China's yuan moves broadly consistent with fundamentals - state media

SHANGHAI/SINGAPORE, Aug 17 (Reuters) - China's yuan moves are broadly consistent with short-term economic fundamentals as well as the market's demand and supply dynamics, a state-owned newspaper said on late Wednesday.

The remarks by the Financial News, a newspaper backed by the People's Bank of China (PBOC), come at a time the Chinese yuan faces rising depreciation pressure.

The onshore yuan has lost about 5.5% against the U.S. dollar so far this year and is one of the worst performing Asian currencies in 2023, pressured by widening yield differentials with other major economies and a faltering economic recovery.

"Yuan fluctuations have picked up recently, but yuan movements are relatively consistent with domestic short-term fundamentals and market supply and demand," the newspaper said citing industry experts.

"The market has not seen a panicked unilateral move, and recent movements are normal market volatilities."

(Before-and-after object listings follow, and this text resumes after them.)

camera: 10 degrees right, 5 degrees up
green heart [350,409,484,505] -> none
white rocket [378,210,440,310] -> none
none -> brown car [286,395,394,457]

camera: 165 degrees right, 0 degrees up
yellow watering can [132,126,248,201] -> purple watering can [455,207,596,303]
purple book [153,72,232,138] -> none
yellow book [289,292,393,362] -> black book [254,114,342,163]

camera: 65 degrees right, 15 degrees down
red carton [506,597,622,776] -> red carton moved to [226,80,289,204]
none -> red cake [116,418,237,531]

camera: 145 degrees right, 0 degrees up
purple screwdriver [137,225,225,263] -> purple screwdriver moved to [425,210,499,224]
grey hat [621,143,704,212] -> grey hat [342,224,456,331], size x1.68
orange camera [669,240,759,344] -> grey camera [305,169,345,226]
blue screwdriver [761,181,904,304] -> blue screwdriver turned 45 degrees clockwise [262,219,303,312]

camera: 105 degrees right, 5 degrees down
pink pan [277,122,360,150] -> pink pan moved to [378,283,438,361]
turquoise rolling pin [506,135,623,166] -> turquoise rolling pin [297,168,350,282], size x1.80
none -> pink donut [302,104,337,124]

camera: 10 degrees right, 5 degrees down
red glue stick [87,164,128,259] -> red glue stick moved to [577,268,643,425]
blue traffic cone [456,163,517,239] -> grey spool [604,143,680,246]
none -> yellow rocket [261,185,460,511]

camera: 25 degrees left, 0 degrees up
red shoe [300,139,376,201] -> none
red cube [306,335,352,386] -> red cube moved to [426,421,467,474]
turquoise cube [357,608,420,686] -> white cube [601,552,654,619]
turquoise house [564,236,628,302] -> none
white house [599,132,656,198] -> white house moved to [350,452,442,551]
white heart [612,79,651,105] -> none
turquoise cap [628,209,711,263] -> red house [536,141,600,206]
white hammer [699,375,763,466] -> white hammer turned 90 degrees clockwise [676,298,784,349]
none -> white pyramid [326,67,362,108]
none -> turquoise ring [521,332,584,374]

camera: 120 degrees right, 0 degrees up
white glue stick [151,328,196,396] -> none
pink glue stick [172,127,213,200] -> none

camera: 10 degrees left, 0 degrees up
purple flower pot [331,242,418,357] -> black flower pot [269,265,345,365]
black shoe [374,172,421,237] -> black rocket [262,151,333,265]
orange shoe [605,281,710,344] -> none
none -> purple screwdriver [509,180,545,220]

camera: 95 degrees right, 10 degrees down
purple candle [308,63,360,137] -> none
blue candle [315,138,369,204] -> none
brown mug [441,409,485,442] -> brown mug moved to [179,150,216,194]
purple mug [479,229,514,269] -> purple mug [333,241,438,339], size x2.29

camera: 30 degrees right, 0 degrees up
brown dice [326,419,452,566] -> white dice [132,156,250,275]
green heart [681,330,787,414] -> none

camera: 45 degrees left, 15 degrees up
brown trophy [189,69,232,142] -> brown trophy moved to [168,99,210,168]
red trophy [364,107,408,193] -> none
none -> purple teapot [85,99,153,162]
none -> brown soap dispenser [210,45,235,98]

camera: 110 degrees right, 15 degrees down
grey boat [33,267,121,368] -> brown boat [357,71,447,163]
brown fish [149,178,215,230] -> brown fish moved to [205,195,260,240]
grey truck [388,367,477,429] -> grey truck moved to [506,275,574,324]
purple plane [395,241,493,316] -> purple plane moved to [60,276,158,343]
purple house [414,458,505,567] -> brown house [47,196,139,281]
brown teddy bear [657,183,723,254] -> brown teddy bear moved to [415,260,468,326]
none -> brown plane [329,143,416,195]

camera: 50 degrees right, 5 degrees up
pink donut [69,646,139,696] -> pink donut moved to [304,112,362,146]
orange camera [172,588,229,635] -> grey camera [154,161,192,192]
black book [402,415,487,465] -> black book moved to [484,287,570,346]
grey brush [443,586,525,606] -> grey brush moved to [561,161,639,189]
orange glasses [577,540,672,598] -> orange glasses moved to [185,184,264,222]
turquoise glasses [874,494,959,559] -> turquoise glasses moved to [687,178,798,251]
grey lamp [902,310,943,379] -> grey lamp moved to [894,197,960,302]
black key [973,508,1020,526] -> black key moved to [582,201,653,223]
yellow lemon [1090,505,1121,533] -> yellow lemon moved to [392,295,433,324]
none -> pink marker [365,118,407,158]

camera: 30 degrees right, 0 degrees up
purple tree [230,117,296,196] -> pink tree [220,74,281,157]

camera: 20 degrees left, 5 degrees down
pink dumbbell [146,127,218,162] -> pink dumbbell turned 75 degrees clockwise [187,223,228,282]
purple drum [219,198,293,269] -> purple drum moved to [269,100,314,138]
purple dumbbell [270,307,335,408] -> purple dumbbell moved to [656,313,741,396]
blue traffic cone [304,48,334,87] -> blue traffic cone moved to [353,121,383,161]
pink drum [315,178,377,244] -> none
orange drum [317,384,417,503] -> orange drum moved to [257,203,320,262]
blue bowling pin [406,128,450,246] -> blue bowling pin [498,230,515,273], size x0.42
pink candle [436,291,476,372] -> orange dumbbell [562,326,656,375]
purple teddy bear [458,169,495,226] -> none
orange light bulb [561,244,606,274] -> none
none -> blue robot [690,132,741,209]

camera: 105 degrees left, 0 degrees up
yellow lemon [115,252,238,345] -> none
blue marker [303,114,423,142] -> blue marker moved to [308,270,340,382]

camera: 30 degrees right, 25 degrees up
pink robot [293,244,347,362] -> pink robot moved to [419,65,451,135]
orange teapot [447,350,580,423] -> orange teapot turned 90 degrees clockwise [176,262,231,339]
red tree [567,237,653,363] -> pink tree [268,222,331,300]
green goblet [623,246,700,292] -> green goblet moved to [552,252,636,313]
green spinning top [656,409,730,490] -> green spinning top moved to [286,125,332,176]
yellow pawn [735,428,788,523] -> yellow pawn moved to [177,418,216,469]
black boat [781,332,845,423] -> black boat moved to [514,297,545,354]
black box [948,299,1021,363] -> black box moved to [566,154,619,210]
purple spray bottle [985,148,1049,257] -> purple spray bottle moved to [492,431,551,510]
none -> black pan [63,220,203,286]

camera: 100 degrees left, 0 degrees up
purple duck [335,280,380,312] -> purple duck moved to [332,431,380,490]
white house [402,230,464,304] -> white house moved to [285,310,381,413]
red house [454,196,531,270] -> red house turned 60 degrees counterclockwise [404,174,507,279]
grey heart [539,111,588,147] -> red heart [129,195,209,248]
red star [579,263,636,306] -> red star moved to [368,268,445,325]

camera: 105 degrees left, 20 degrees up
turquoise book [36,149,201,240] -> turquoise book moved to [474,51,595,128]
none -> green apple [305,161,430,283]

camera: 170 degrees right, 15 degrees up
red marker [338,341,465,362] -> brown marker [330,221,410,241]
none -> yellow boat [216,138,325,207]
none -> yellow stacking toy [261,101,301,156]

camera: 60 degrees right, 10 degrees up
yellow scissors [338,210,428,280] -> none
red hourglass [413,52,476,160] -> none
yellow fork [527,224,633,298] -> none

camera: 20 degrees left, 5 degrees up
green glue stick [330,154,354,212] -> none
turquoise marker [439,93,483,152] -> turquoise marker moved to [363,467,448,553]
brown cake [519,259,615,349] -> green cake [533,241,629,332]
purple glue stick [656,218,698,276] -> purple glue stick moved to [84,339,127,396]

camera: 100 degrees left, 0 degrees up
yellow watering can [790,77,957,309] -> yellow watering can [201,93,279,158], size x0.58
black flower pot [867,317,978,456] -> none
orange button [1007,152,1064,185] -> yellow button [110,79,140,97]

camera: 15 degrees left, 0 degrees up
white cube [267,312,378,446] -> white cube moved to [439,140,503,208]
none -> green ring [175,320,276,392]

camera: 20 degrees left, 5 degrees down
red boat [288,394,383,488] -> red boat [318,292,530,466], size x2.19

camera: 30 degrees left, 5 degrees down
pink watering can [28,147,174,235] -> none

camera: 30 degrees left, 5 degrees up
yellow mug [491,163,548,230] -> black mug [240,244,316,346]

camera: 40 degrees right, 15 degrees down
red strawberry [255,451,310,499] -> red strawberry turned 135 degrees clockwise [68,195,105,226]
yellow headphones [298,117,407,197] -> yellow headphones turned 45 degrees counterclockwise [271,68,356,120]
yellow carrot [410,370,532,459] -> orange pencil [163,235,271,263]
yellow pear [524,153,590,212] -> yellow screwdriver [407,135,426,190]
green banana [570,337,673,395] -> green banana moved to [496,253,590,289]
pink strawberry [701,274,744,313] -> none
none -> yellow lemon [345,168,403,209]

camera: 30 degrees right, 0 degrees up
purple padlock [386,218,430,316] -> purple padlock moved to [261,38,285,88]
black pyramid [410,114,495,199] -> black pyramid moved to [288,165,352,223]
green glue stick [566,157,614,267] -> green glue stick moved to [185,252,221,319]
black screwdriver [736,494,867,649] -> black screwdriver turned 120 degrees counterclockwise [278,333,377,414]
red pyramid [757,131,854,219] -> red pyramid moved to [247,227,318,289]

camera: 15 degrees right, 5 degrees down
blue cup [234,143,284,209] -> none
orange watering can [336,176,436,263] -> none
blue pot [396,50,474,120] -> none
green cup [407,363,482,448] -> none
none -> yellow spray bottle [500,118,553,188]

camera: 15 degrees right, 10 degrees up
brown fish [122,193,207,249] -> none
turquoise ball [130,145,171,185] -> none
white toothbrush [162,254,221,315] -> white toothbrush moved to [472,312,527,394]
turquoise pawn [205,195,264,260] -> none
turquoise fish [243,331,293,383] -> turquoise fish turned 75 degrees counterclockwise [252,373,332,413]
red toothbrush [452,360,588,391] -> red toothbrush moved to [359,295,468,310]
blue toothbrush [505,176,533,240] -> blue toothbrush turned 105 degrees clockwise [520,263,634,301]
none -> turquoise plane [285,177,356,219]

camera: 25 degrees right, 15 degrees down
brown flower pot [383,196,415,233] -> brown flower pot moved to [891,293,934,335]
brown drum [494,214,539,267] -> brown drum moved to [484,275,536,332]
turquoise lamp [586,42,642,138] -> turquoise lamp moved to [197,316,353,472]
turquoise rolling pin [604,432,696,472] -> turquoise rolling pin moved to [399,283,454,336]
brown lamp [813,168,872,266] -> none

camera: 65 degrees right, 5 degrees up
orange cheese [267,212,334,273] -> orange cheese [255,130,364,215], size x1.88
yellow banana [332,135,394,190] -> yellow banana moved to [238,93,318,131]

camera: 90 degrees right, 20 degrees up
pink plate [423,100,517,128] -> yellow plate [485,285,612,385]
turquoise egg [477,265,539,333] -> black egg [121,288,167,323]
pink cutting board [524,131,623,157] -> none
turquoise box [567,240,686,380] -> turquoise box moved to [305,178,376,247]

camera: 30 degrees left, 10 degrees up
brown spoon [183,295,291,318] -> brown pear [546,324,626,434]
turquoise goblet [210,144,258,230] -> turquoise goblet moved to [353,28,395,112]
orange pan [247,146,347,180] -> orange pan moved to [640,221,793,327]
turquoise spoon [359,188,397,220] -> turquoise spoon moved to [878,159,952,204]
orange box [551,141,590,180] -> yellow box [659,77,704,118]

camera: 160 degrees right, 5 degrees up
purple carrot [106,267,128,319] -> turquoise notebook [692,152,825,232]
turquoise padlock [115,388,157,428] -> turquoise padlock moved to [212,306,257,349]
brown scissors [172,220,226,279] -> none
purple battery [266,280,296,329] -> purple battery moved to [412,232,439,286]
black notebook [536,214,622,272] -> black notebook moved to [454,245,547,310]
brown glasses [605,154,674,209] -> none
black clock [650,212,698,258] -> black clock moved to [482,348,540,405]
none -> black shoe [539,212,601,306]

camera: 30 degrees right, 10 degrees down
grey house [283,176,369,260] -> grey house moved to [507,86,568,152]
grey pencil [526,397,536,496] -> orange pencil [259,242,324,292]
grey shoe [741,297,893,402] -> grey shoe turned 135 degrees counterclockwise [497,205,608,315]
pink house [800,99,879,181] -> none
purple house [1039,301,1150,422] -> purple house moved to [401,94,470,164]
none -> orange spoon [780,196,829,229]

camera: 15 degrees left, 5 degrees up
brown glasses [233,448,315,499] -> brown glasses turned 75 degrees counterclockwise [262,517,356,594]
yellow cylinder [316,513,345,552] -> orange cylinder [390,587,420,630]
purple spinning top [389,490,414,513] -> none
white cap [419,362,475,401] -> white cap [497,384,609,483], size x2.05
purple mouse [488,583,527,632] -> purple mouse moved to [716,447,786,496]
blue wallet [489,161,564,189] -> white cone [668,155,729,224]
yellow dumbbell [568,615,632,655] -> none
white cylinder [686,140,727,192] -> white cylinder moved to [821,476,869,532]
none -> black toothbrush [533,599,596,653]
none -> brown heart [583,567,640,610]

Yield differentials between China and the U.S. widened to their highest in 16 years, as investors speculated that China's central bank would ease monetary policy further after a surprise rate cut this week, even if it puts the yuan under more pressure.

China has recently ramped up efforts to support the yuan by persistently setting stronger-than-expected midpoint fixing, with investors interpreting it as an official effort to rein in weakness.

Market watchers expect the authorities to roll out more policy measures if rapid yuan losses continue.

"Promoting growth remains the priority, and we expect the PBOC to follow up with more measures to slow the depreciation trend in the next few weeks," analysts at Goldman Sachs said in a note this week.

They said such measure could include more significant counter-cyclical factors in the daily yuan midpoint fixing, cutting the FX deposit reserve requirement ratio, and adding FX forward sales reserve requirement.